Should hotels get into home-sharing?
I think they should. I think they’re in a better position to execute. I think the idea and innovativeness has come from Airbnb, but I think the hotels could really take that baton from them and do it better. Because they’re in that business anyway, and they’ve been in that business for a long time.
Does this remind you of when you pioneered the boutique hotel concept and everyone thought you were crazy?
The same thing. Any new idea is always treated with skepticism. People used do say only people who wore black and lived in SoHo would come to my hotels. I’ll probably be met with the same kind of skepticism with Public. How are you going to make money at a hundred and fifty dollars? How are you going to be able to pull that off?
I think people who have successful business models, and even innovators, are sometimes the last to see something new coming down the road because they’re very protective and paternalistic about their business model. Success breeds that kind of complacency. It’s dangerous. When I got started there was complete skepticism about [boutique hotels]. We were outsiders, we didn’t know anything about the hotel business. We just went in there and acted from instinct and what we personally liked. And that skepticism lasted for a very long time. Now there are more boutique lifestyle hotels being developed than any other kind of product in the hotel space.
You’ve said the hospitality industry is a “me-too” business. Why do you say that?
The model in this country is that you have a big management company that’s separated from [a hotel’s] ownership. So there has to be agreement [between both parties] on what is going to be done. And sometimes it’s very difficult in that situation to do something that breaks the rules. So we just keep propagating the same thing over and over and over again through the years. That and the fact that it’s so capital intensive mean it doesn’t encourage new ideas. They are the last to respond to something that’s going on or coming down the pike.
You’ve been working with the largest hotel company, Marriott, for a few years now. How has that been?

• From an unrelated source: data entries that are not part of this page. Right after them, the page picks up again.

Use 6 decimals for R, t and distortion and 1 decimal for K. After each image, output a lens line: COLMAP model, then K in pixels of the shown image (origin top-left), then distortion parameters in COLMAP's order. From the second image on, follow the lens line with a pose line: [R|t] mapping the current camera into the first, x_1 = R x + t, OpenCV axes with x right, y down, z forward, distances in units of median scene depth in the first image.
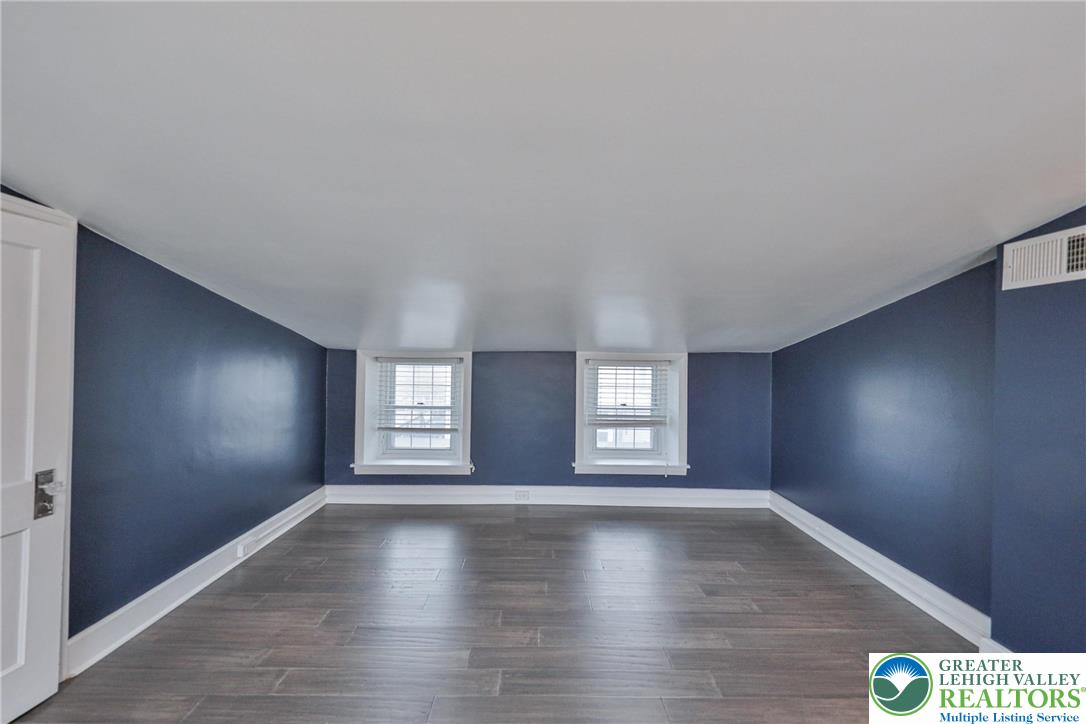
lens RADIAL K [[379.0, 0, 541.5], [0, 379.0, 359.7], [0, 0, 1]] dist [0.021659, -0.008234]
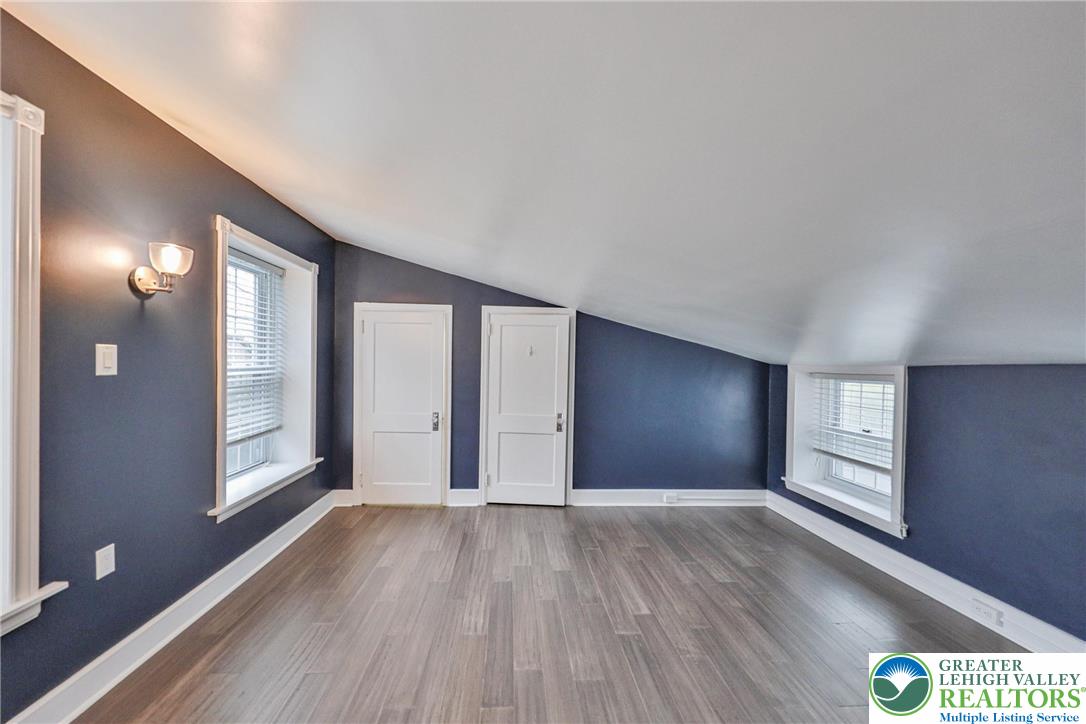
lens RADIAL K [[379.0, 0, 541.5], [0, 379.0, 359.7], [0, 0, 1]] dist [0.021659, -0.008234]
pose [[0.090297, -0.026813, -0.995554, 0.471121], [-0.026196, 0.999228, -0.029288, 0.006886], [0.995570, 0.028724, 0.089525, 0.254833]]
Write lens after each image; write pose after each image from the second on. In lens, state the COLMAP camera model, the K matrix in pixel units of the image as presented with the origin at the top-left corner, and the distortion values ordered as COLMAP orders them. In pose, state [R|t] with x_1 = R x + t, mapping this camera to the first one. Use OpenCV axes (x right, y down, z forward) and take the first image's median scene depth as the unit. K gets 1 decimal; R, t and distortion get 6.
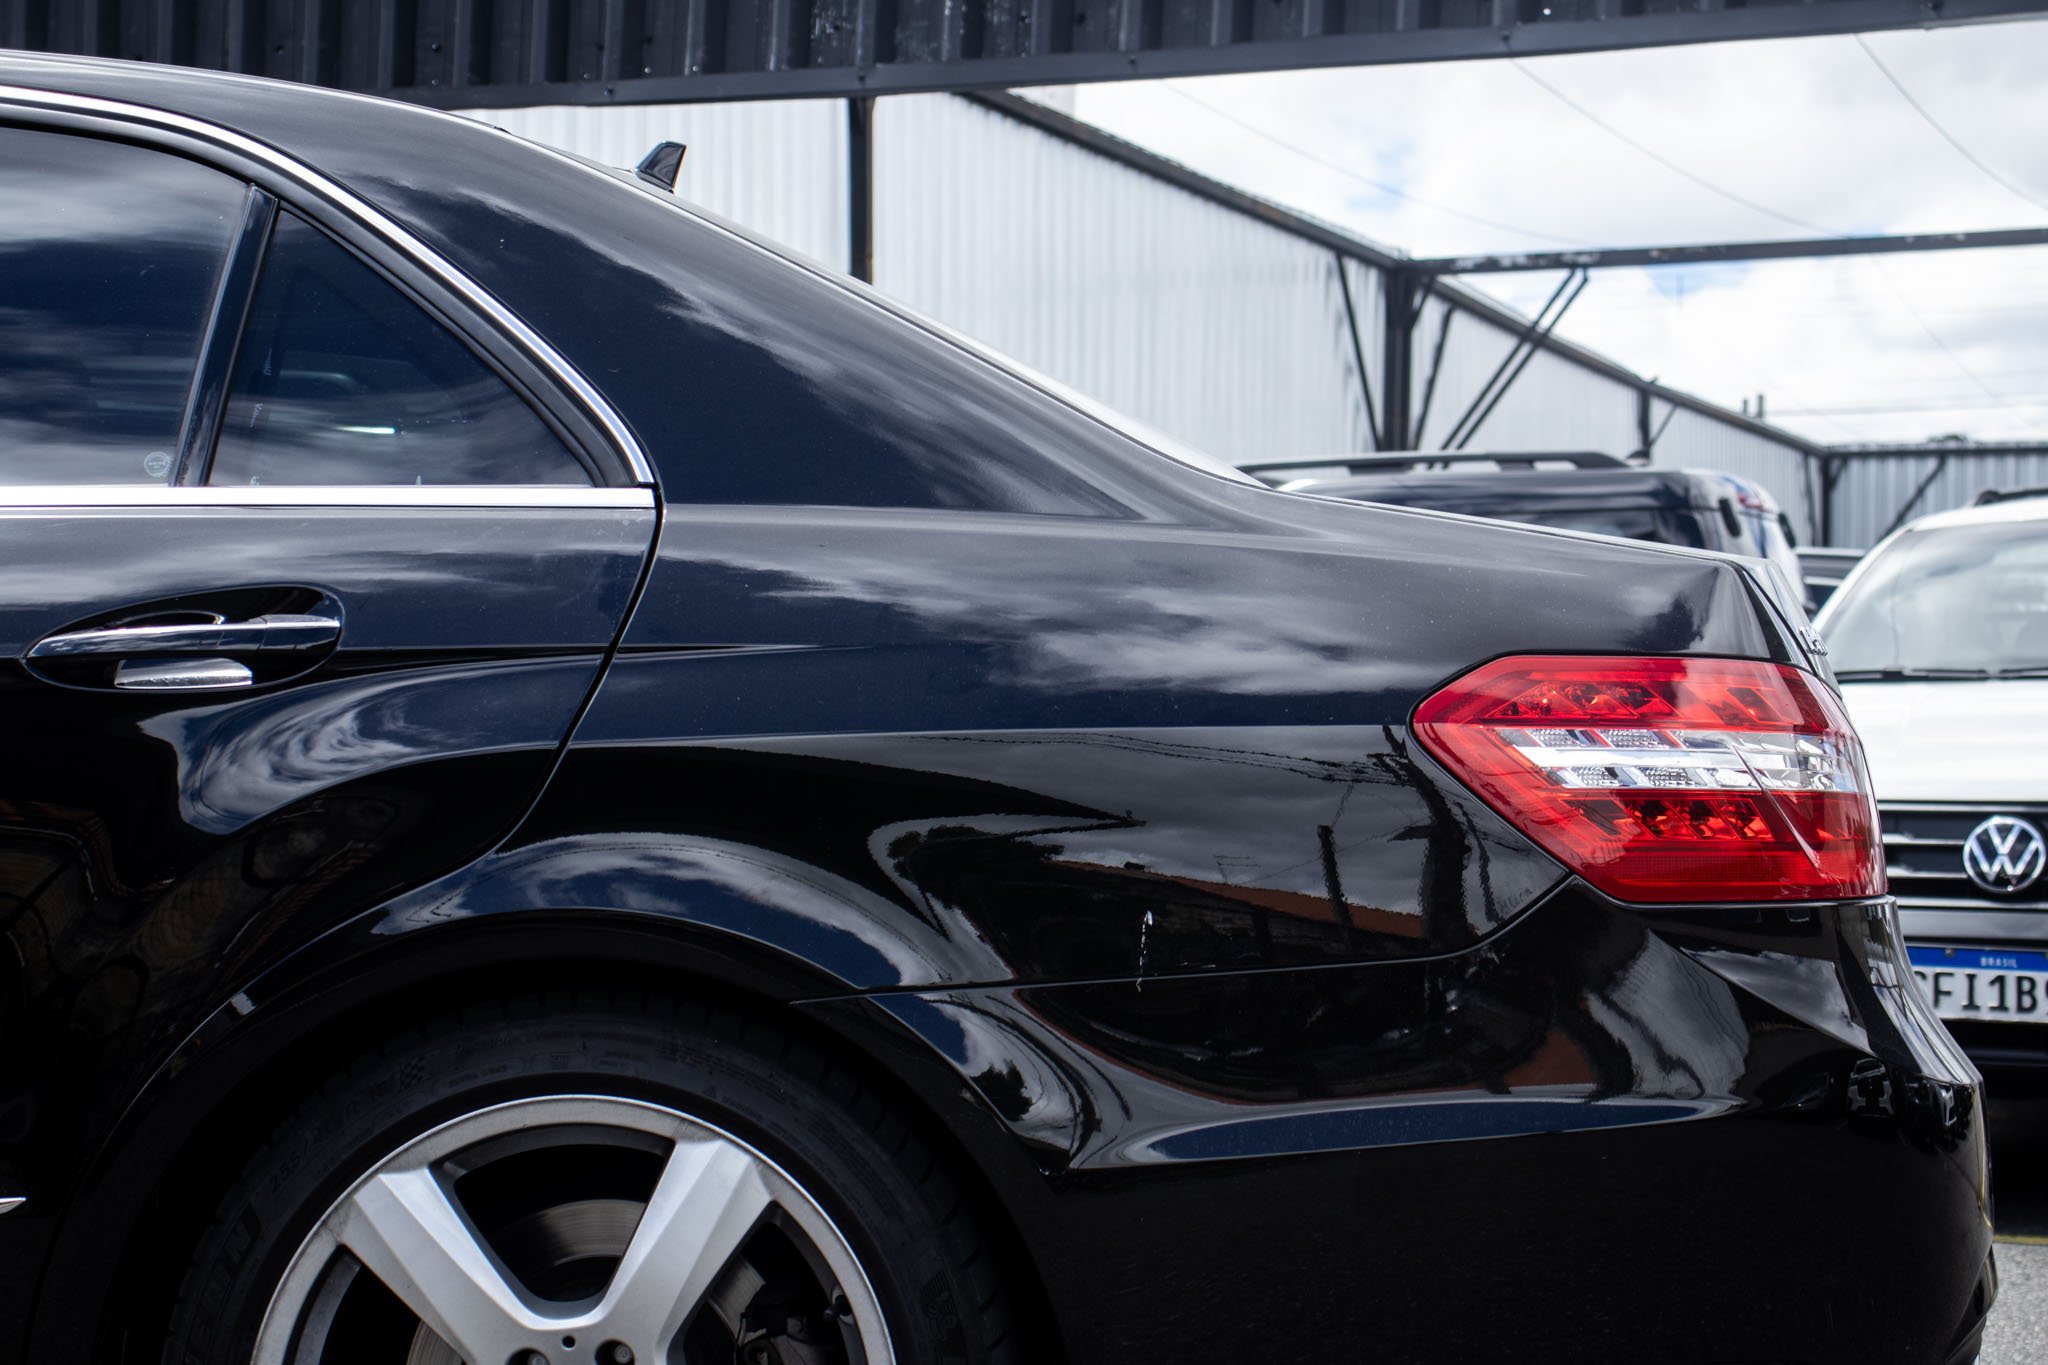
lens RADIAL K [[3551.6, 0, 1024.0], [0, 3551.6, 682.5], [0, 0, 1]] dist [0.238629, -0.044830]
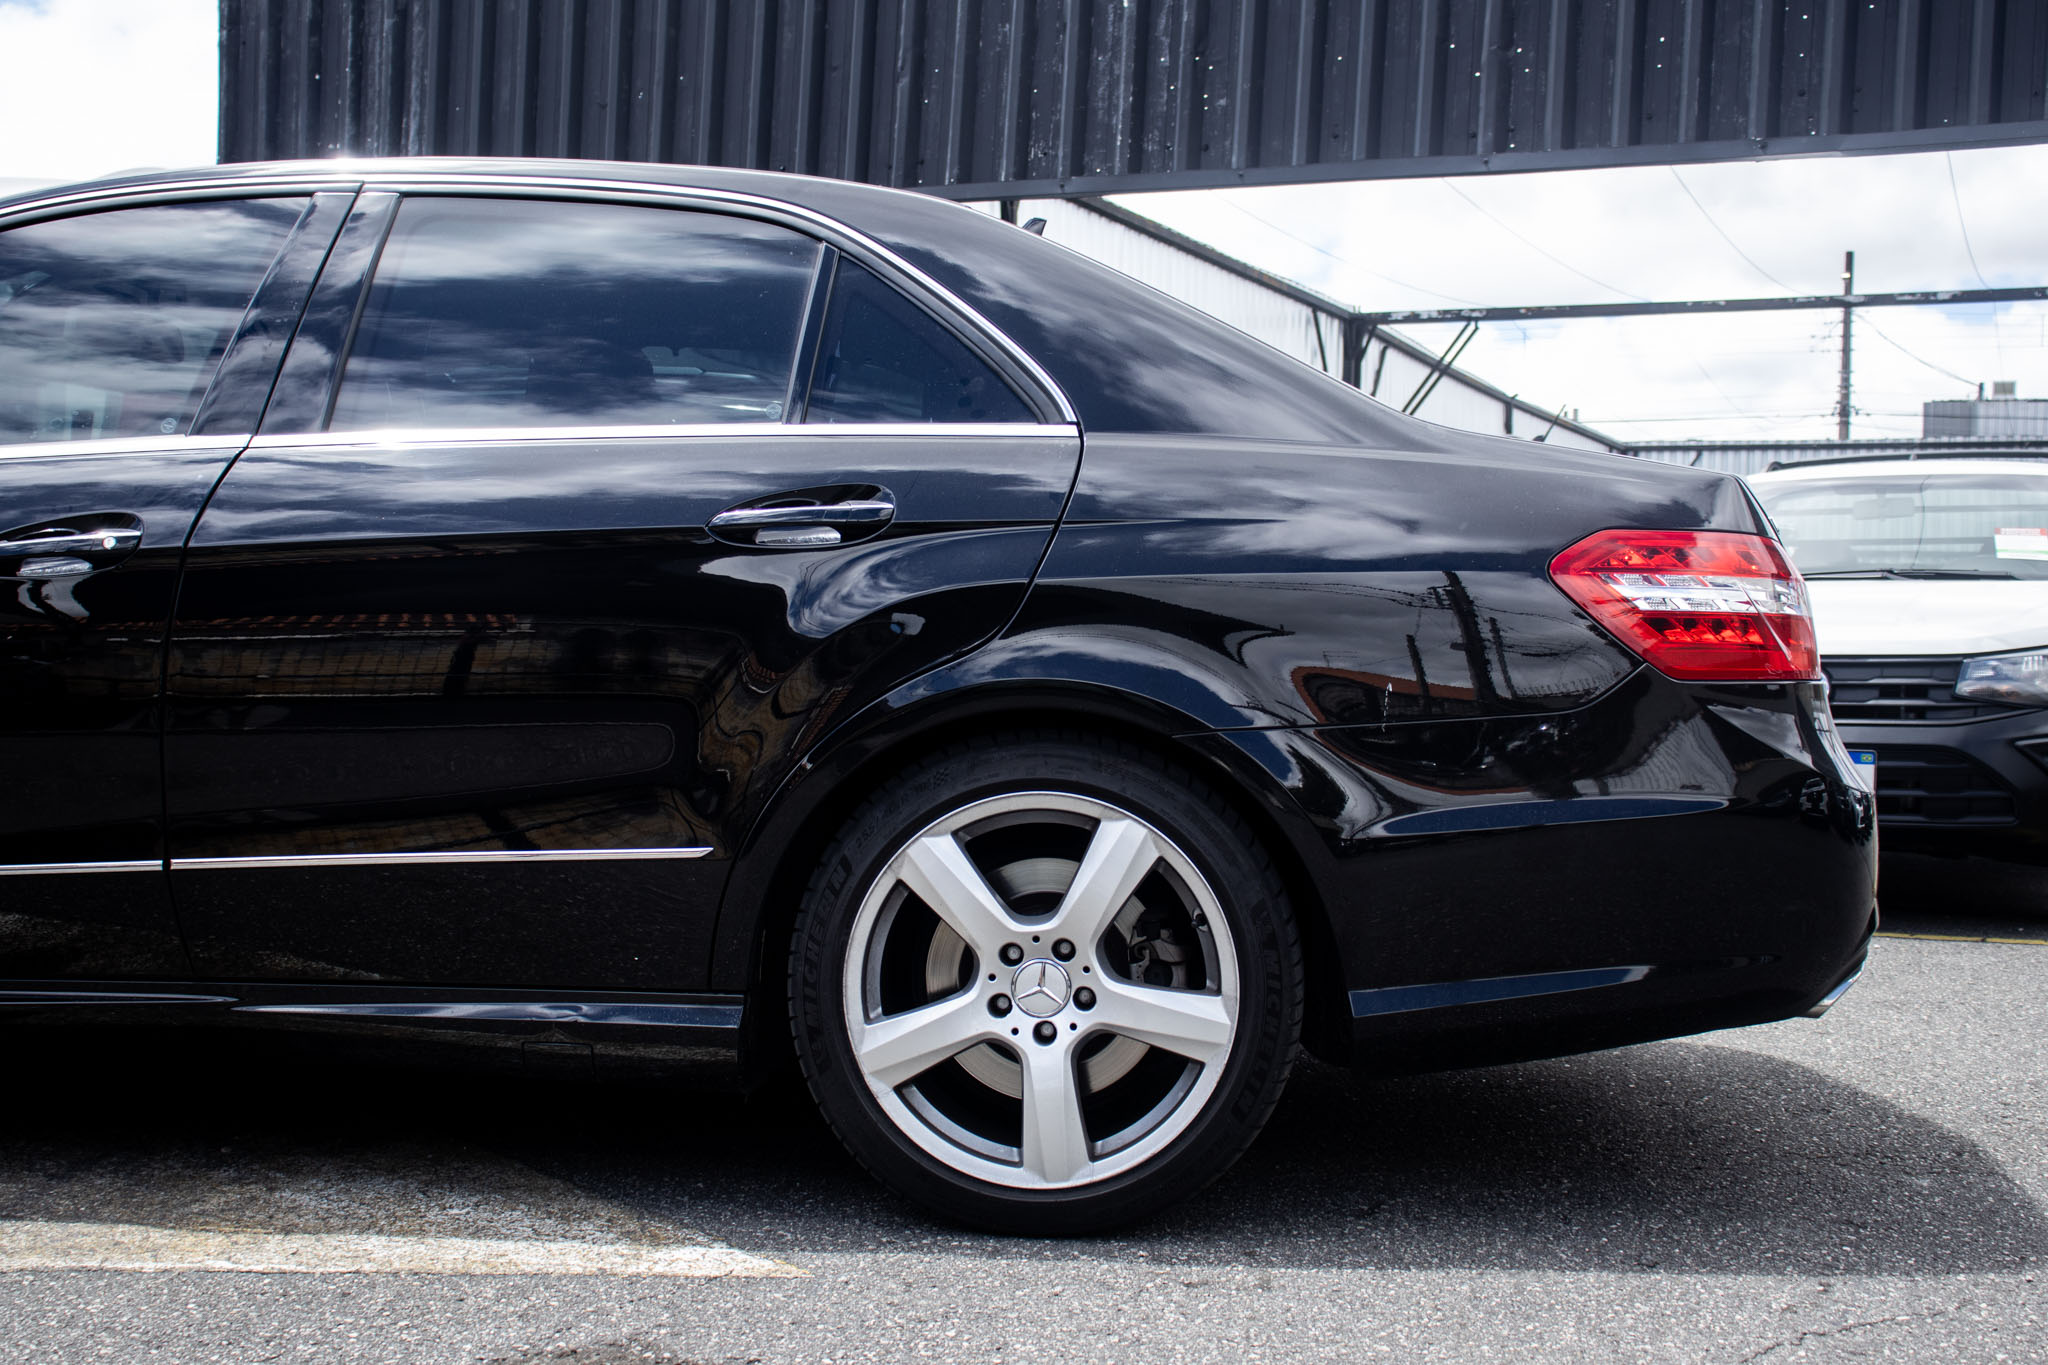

It’s gone very well. Marriott’s (MAR) been great to work with and it’s been very, very expansive for me. There was a little bit of a learning curve for them and for me. I think at the end of the day the fact that we liked and respected each other helped us get through the adjustment each of us had to make to the way each of us do things, which are different. They do everything by consensus. They can’t afford to make a mistake. I do nothing by consensus. I think what got us through was that I have a real affection for those guys, and I really respect them. And I do think they’re the best and the brightest in the business. They’ve become my friends. Arne Sorenson is a unique individual, a really special guy. Arne for president—I say that to him.
Speaking of which, tell me your thoughts about another hotel guy, Donald Trump.
I told the Marriott guys a few weeks ago that you couldn’t run Marriott the way I behave as an entrepreneur. When you’re an entrepreneur, you can make mistakes. You fail, and you pick yourself back up again and you move on. And I don’t think an entrepreneur can run the country. You need to run it like a big company. And everybody laughed, but I really felt that. Look, I know Donald a long time and I do like him. I hope he gets used to the job and does well by the country.
A version of this article appears in the June 15, 2017 issue of Fortune with the headline “The Original Hospitality Disrupter.”
An earlier version of this article stated that rooms will cost $150 per night. In fact, $150 is the starting cost. Public will sometimes charge more, but the company says it aims to keep prices near $150.